## EXERCISE GOAL
Every record must be copied exactly, from first line to last.

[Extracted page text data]
★ ★ ★ ★ ★ ★ ★

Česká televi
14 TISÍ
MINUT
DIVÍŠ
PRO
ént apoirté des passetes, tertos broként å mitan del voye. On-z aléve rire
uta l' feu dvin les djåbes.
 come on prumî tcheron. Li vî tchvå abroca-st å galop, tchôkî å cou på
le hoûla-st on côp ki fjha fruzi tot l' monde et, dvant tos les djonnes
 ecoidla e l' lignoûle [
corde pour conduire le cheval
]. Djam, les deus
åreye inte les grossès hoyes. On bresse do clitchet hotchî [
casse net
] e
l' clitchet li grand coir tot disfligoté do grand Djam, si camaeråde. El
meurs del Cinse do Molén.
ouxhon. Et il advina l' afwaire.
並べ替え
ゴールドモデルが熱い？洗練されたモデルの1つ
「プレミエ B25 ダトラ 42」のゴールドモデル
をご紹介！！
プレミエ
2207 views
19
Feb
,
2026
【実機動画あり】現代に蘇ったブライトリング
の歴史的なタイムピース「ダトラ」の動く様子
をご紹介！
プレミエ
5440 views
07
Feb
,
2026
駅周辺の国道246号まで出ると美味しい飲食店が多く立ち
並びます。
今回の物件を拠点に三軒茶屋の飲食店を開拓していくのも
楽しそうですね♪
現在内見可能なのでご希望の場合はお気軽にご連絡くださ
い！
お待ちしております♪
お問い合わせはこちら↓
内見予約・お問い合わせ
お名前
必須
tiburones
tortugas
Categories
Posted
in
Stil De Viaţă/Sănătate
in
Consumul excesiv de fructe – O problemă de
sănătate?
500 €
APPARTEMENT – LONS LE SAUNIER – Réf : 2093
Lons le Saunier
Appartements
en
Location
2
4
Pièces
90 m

★ ★ ★ ★ ★ ★ ★

## ANSWER SECTION
Česká televi
14 TISÍ
MINUT
DIVÍŠ
PRO
ént apoirté des passetes, tertos broként å mitan del voye. On-z aléve rire
uta l' feu dvin les djåbes.
 come on prumî tcheron. Li vî tchvå abroca-st å galop, tchôkî å cou på
le hoûla-st on côp ki fjha fruzi tot l' monde et, dvant tos les djonnes
 ecoidla e l' lignoûle [
corde pour conduire le cheval
]. Djam, les deus
åreye inte les grossès hoyes. On bresse do clitchet hotchî [
casse net
] e
l' clitchet li grand coir tot disfligoté do grand Djam, si camaeråde. El
meurs del Cinse do Molén.
ouxhon. Et il advina l' afwaire.
並べ替え
ゴールドモデルが熱い？洗練されたモデルの1つ
「プレミエ B25 ダトラ 42」のゴールドモデル
をご紹介！！
プレミエ
2207 views
19
Feb
,
2026
【実機動画あり】現代に蘇ったブライトリング
の歴史的なタイムピース「ダトラ」の動く様子
をご紹介！
プレミエ
5440 views
07
Feb
,
2026
駅周辺の国道246号まで出ると美味しい飲食店が多く立ち
並びます。
今回の物件を拠点に三軒茶屋の飲食店を開拓していくのも
楽しそうですね♪
現在内見可能なのでご希望の場合はお気軽にご連絡くださ
い！
お待ちしております♪
お問い合わせはこちら↓
内見予約・お問い合わせ
お名前
必須
tiburones
tortugas
Categories
Posted
in
Stil De Viaţă/Sănătate
in
Consumul excesiv de fructe – O problemă de
sănătate?
500 €
APPARTEMENT – LONS LE SAUNIER – Réf : 2093
Lons le Saunier
Appartements
en
Location
2
4
Pièces
90 m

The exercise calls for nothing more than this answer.